Inviting citizens’ opinions, like informing them, can be a legitimate step toward their full participation. But if consulting them is not combined with other modes of participation, this rung of the ladder is still a sham since it offers no assurance that citizen concerns and ideas will be taken into account. The most frequent methods used for consulting people are attitude surveys, neighbourhood meetings, and public hearings. When power holders restrict the input of citizens’ ideas solely to this level, participation remains just a window-dressing ritual. People are primarily perceived as statistical abstractions, and participation is measured by how many come to meetings, take brochures home, or answer a questionnaire. What citizens achieve in all this activity is that they have ‘participated in participation.’ And what powerholders achieve is the evidence that they have gone through the required motions of involving ‘those people.’”

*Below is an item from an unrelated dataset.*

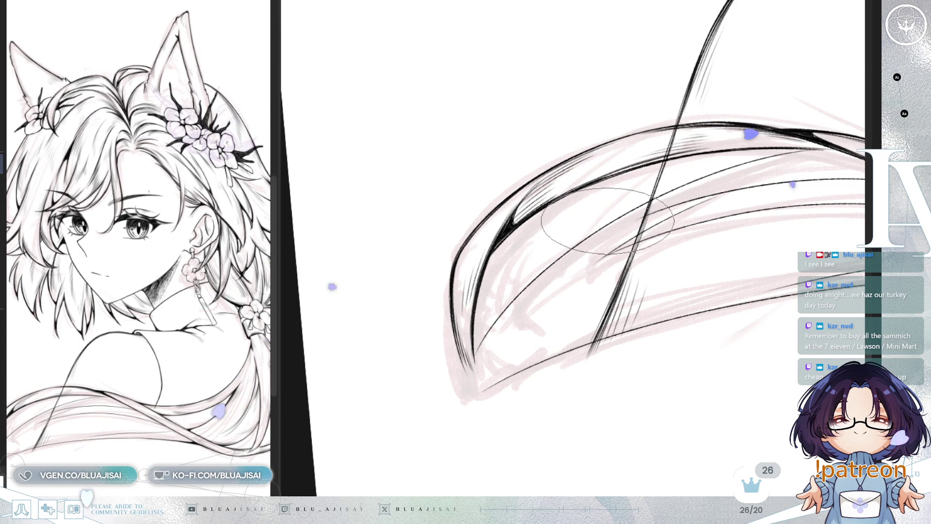
pyautogui.moveTo(616, 273); pyautogui.dragTo(586, 239)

At this rung of the ladder, power is in fact redistributed through negotiation between citizens and powerholders. They agree to share planning and decision-making responsibilities through such structures as joint policy boards, planning committees, and mechanisms for resolving impasses. After the ground rules have been established through some form of give-and-take, they are not subject to unilateral change.
Though no one in the nation has absolute control, it is very important that the rhetoric not be confused with intent. People are simply demanding that degree of power (or control) which guarantees that participants or residents can govern a programme or an institution, be in full charge of policy and managerial aspects, and be able to negotiate the conditions under which “outsiders” may change them.
- Arnstein, S. (1969.) A ladder of citizen participation. Journal of the American Planning Association, 35(4), 216–224.